(Stored entries)
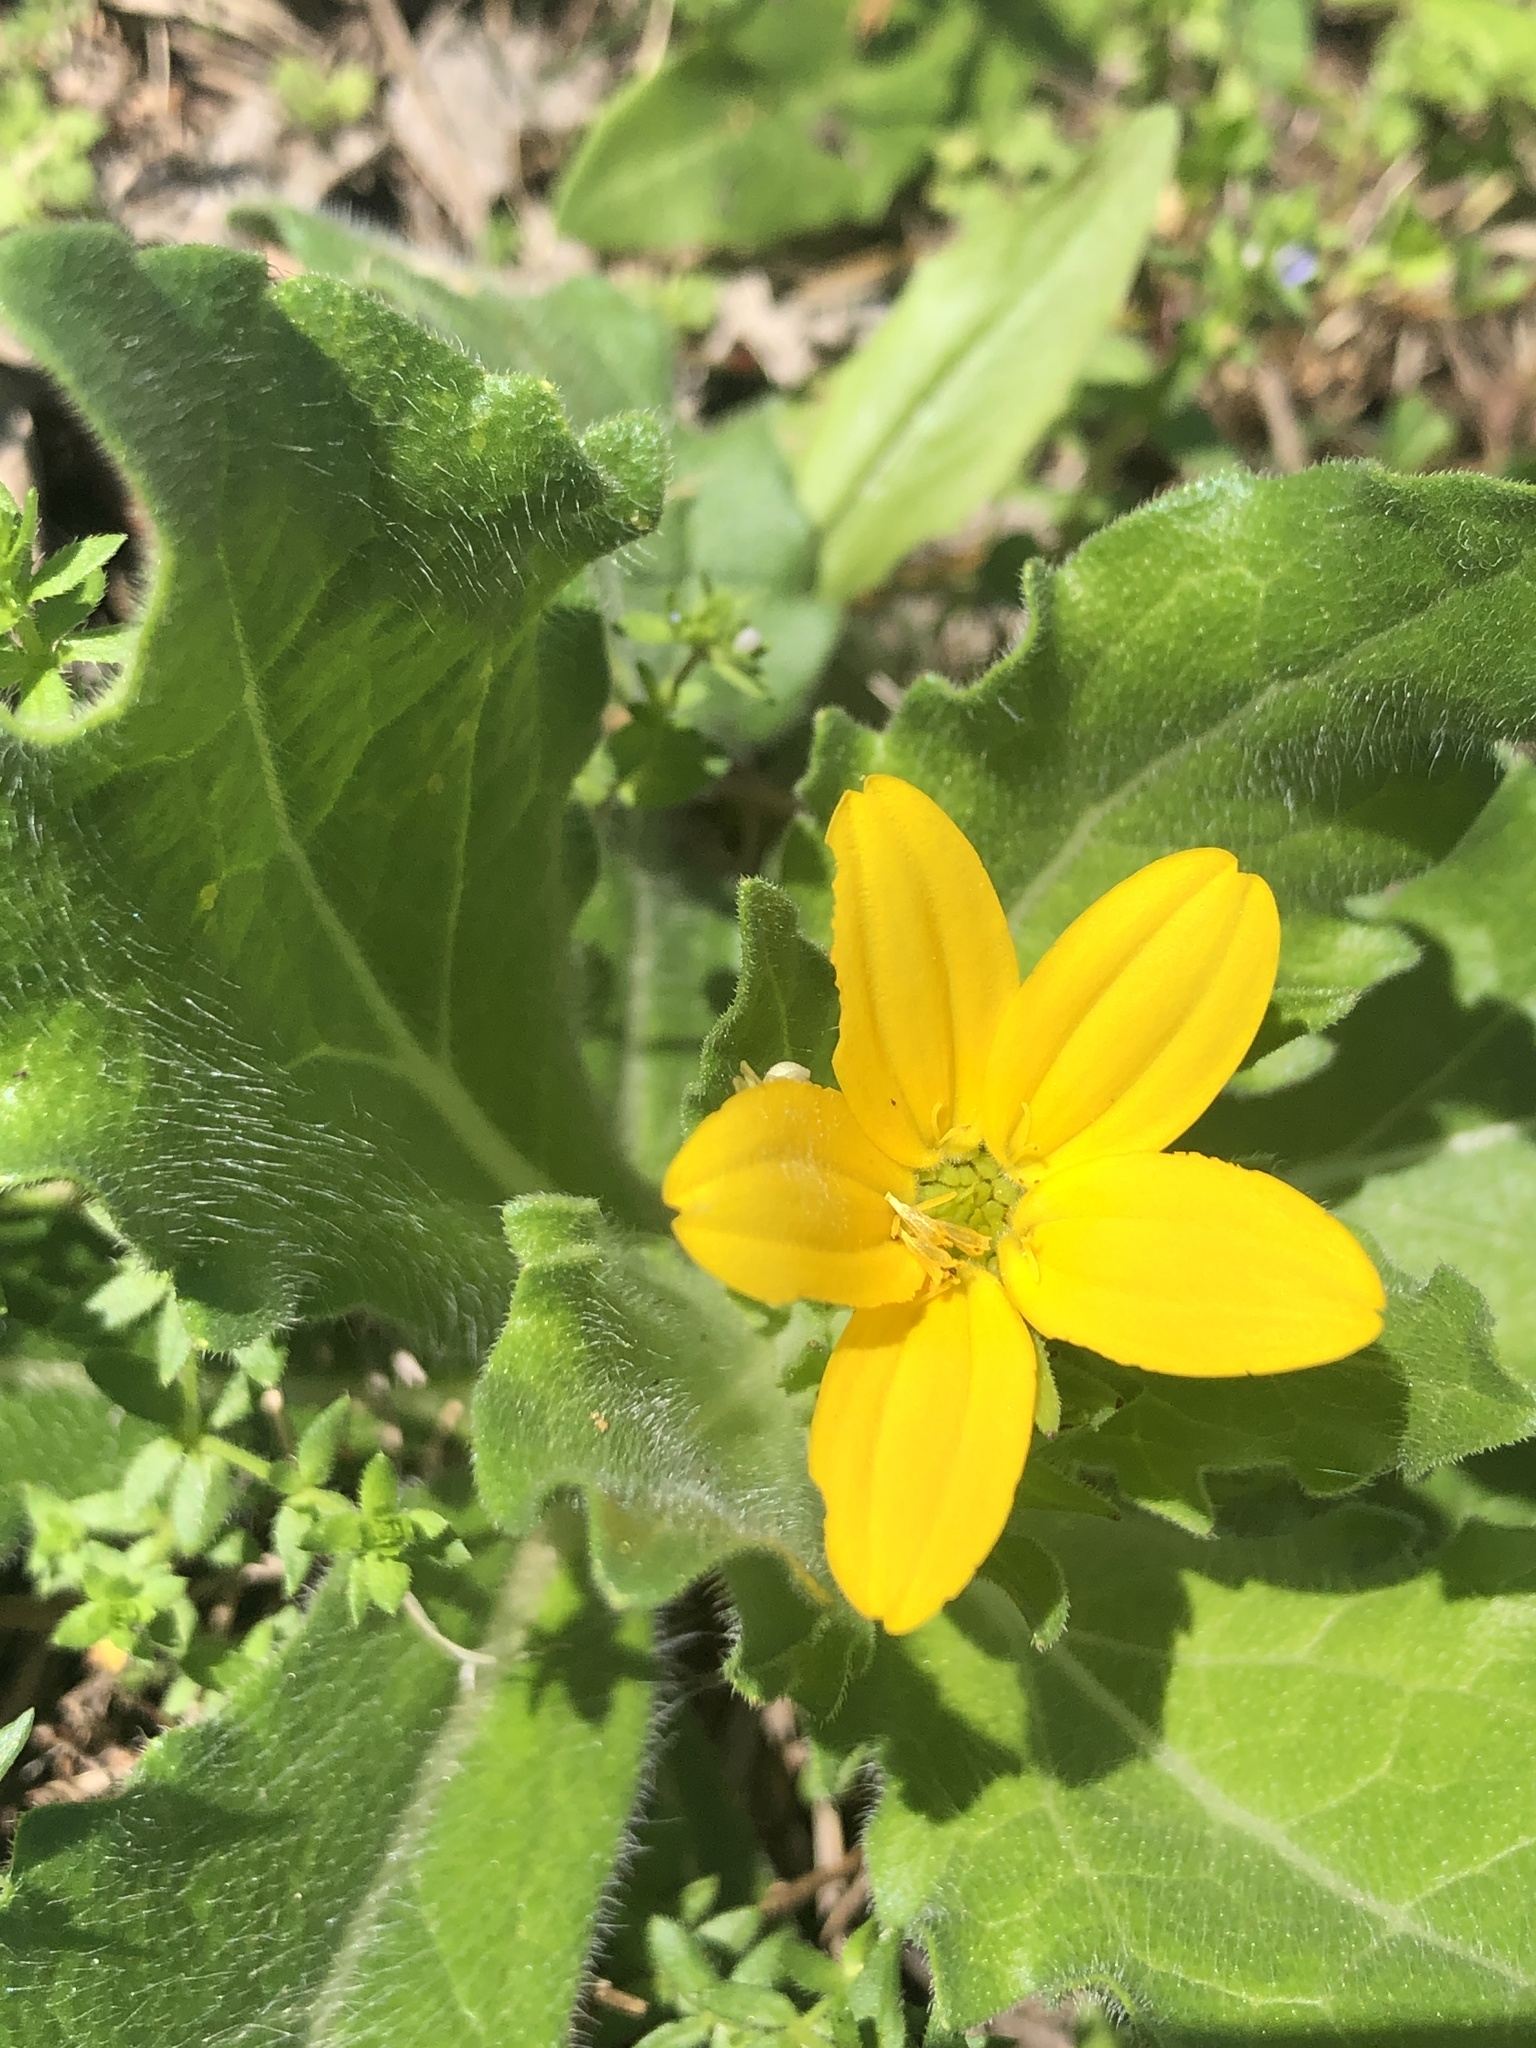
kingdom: Plantae
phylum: Tracheophyta
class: Magnoliopsida
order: Asterales
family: Asteraceae
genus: Lindheimera
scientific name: Lindheimera texana
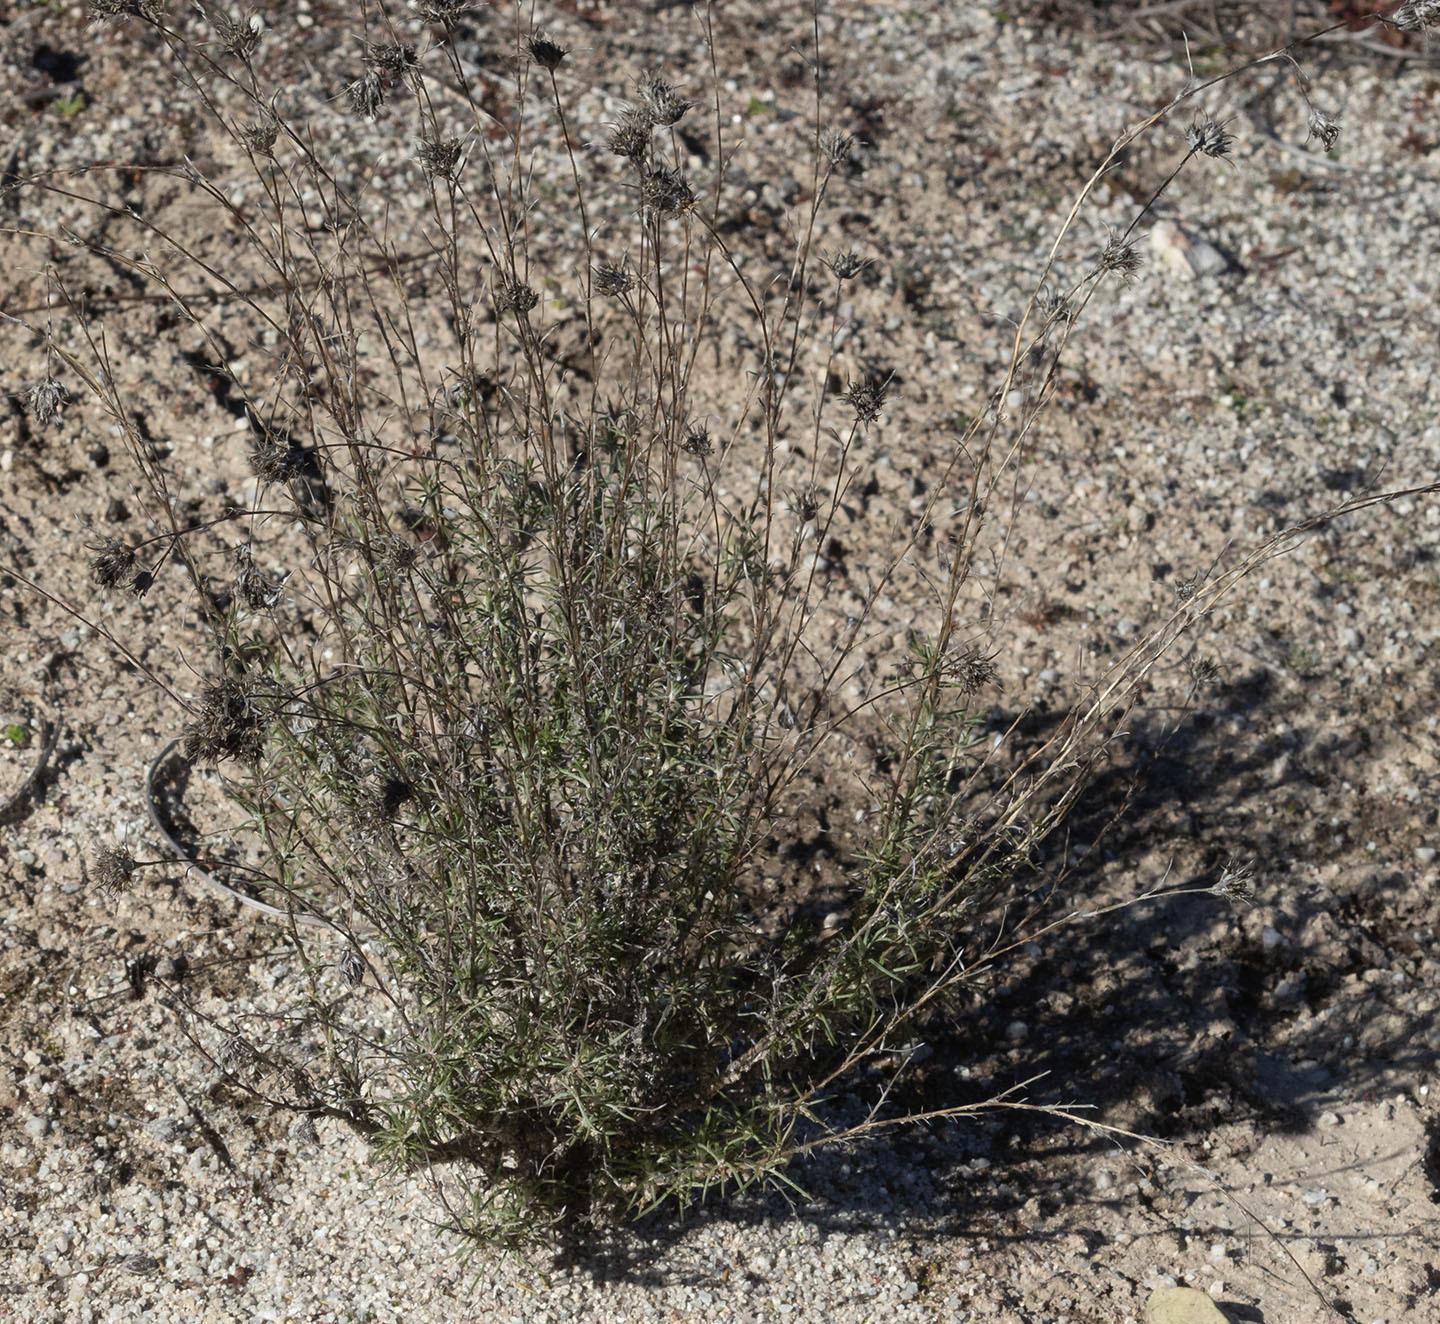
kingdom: Plantae
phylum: Tracheophyta
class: Magnoliopsida
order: Ericales
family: Polemoniaceae
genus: Eriastrum
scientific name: Eriastrum densifolium
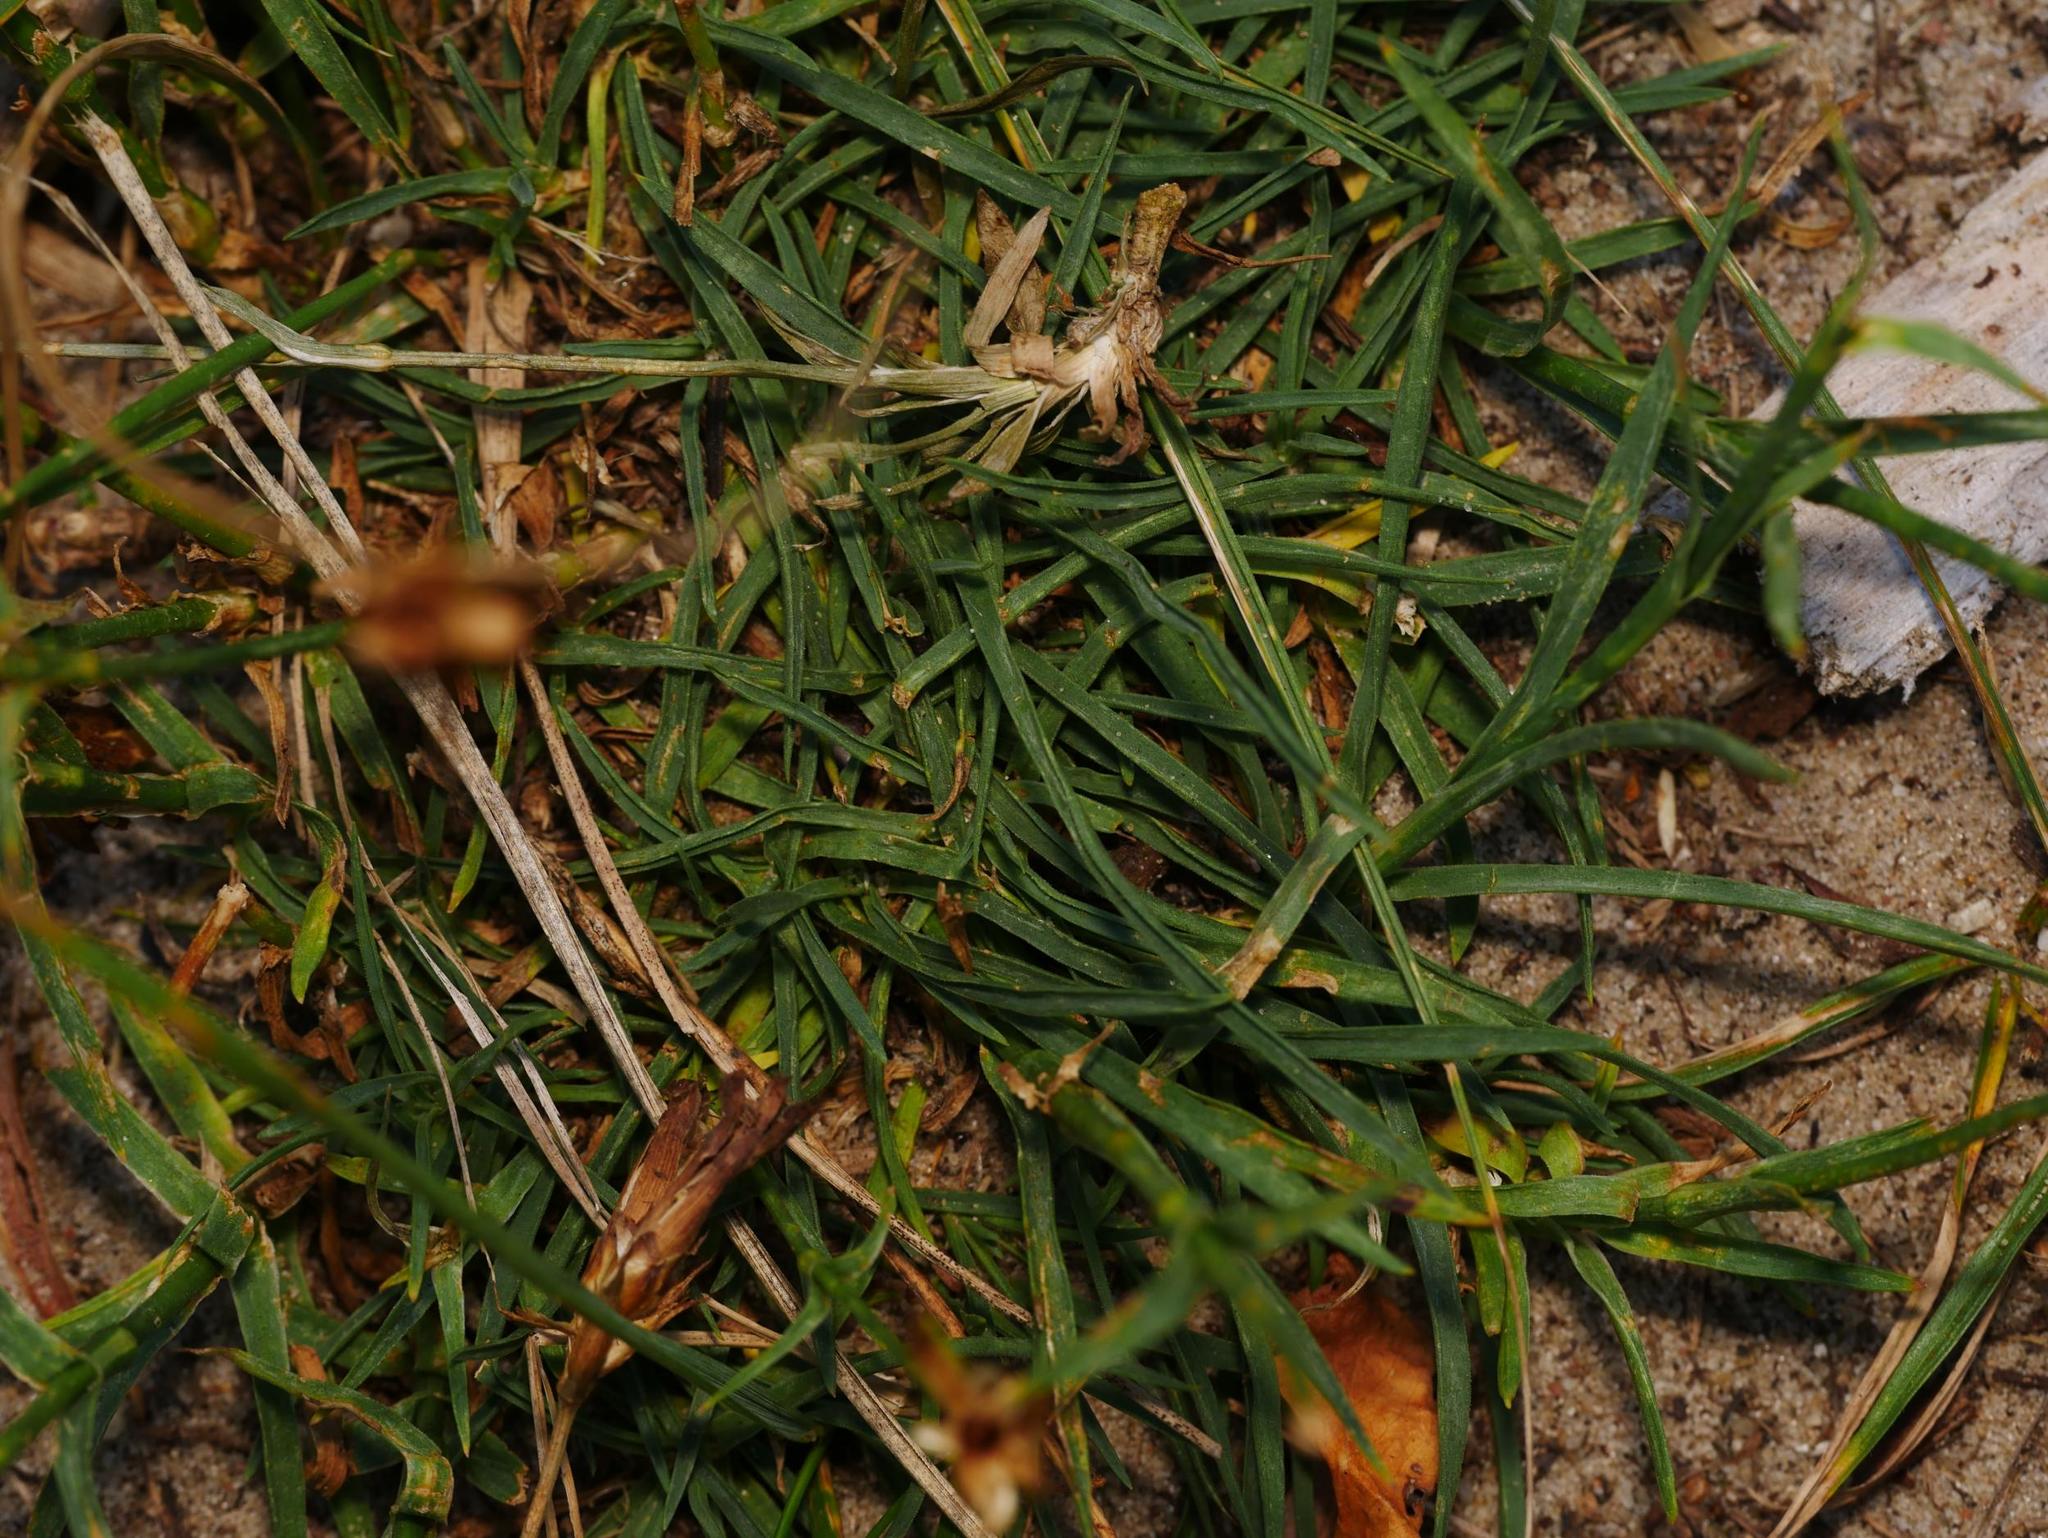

| WORK INSTRUCTIONS |
Quote the lines from the one containing "scientific name: Lindheimera texana" through the end of the items, including both ends. Leave the pictures out of your answer.

| CORRECT RESPONSE |
scientific name: Lindheimera texana
kingdom: Plantae
phylum: Tracheophyta
class: Magnoliopsida
order: Ericales
family: Polemoniaceae
genus: Eriastrum
scientific name: Eriastrum densifolium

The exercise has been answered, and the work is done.